I’m trying to figure out how to incorporate these posts into my analysis class the next time I teach it. My instinct is to make them recommended reading for my students, but I’m not sure the best way to make that an active learning moment for them, rather than just another time for them to watch someone else do math. Perhaps a writing assignment where they walk through the details like Stevens does would be better. Or I could suggest that they work along with Stevens and try to figure out what the next step will be. If they come up with different steps, it would be good for them to figure out how they are different and whether they are both valid ways to continue the proof.
In a post about making topology simpler, Stevens tackles the eternal confusion that the words “open” and “closed” create.

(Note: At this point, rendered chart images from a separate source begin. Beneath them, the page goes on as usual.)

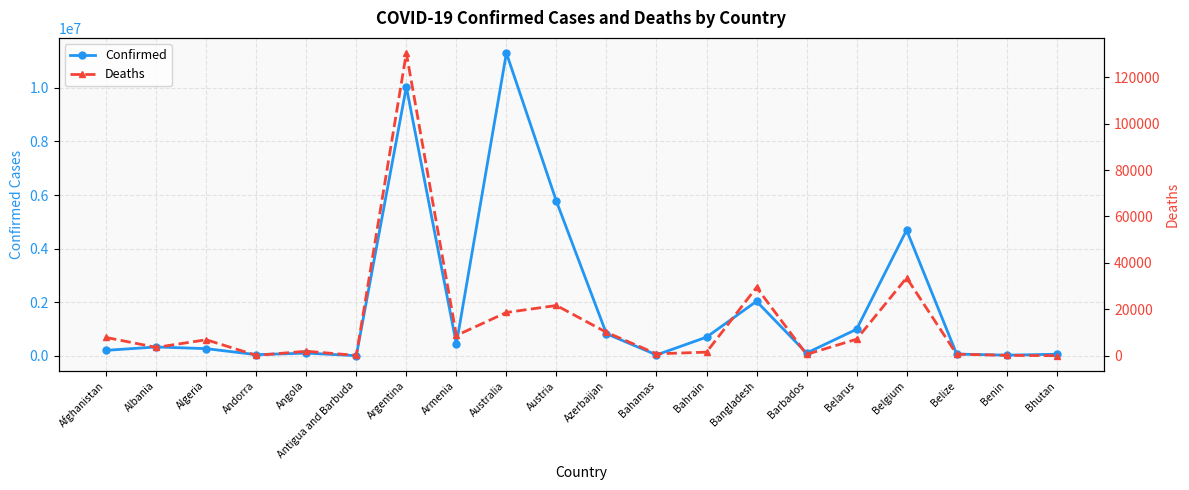

What position from the left is Bangladesh?

14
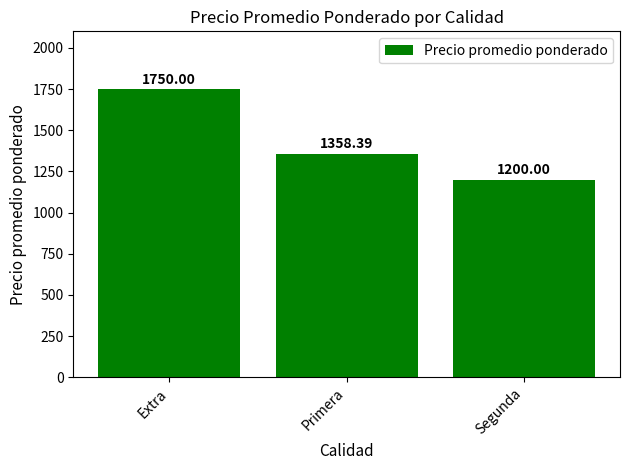

What is the value of the 3rd bar from the left?

1200.0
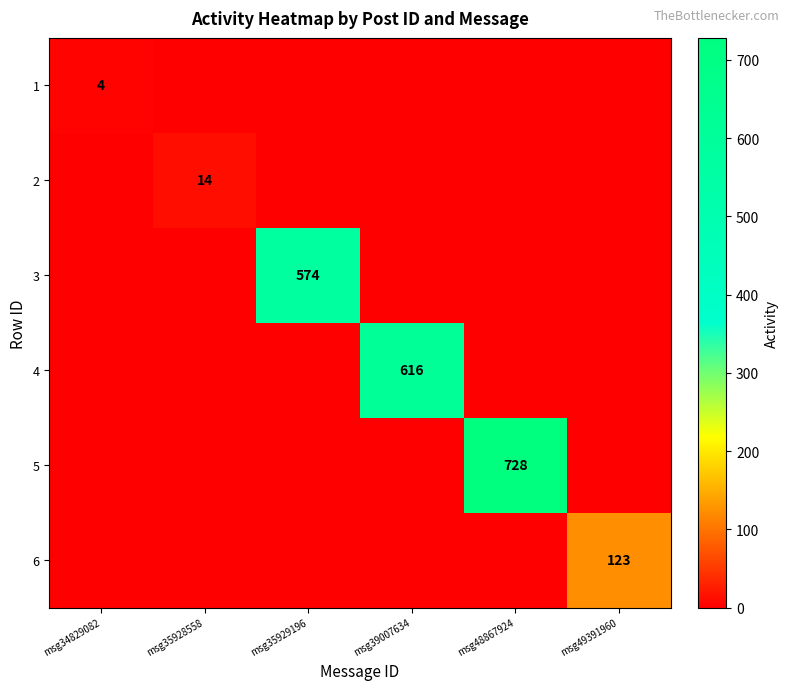

Rank the series by their maximum value, from lowest to highest.

1, 2, 6, 3, 4, 5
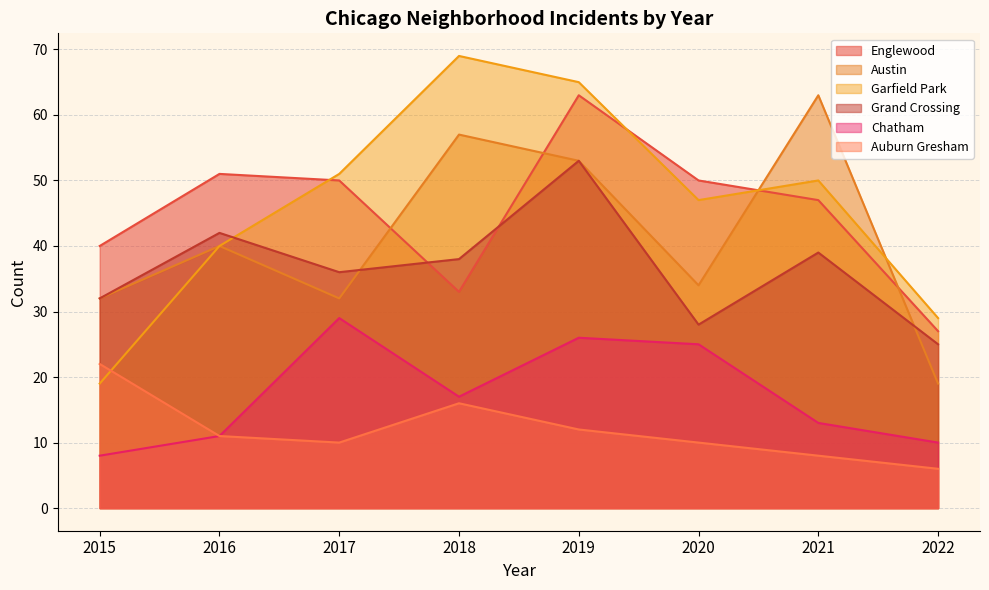

Where does the Englewood series first go above 50?

2016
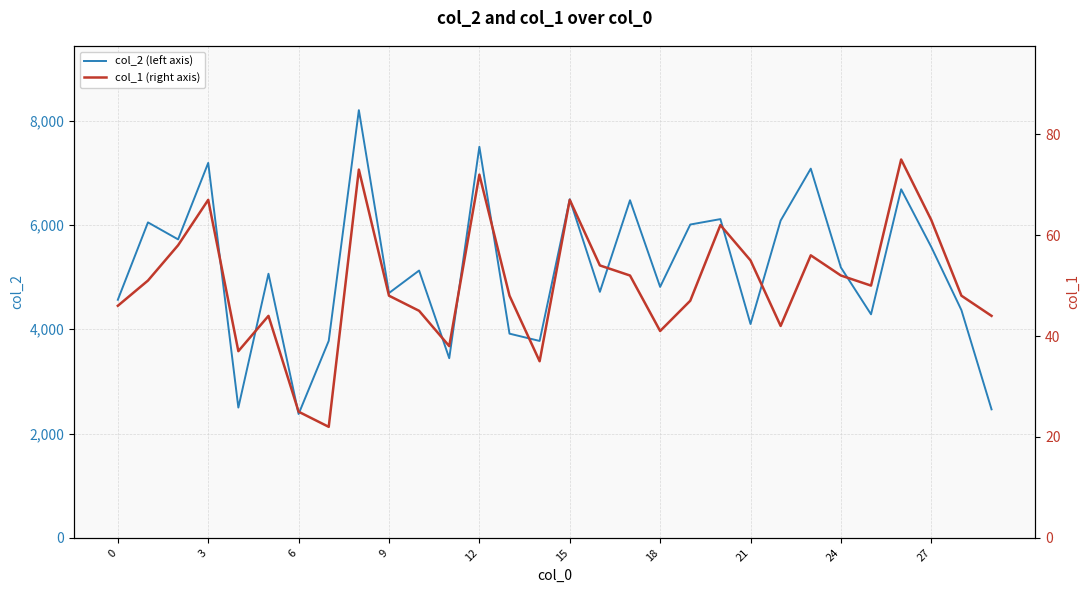

What is the label of the 20th point from the left?

19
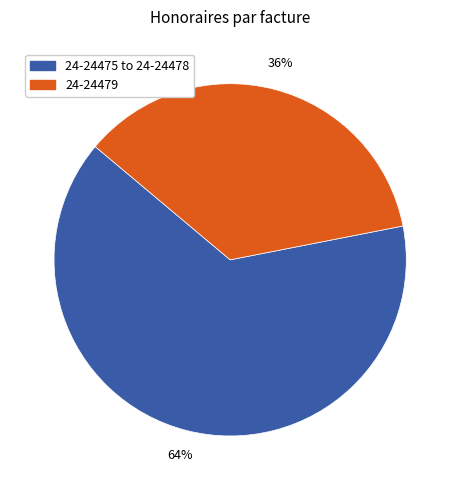

Which category has the biggest portion of the pie?

24-24475 to 24-24478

I talked about that confusion on my other blog last September, and there is a pretty great video about it called Hitler Learns Topology. (I don’t usually like Hitler parody videos, but this one cracks me up.)
I’ve been reading Stevens’ blog for a while, and I would be remiss if I did not highlight my favorite of his posts so far, Slightly silly Sylow pseudo-sonnets. Yes, they are poems about the Sylow theorems. Here’s the first one:
“Suppose we have a finite group called G.
This group has size m times a power of p.
We choose m to have coprimality:
the power of p‘s the biggest it can be.
Then One: a subgroup of that size do we
assert exists. Two: conjugate are Sy-
low p-subgroups. And m‘s nought mod np
And np=1(modp); that’s Three.”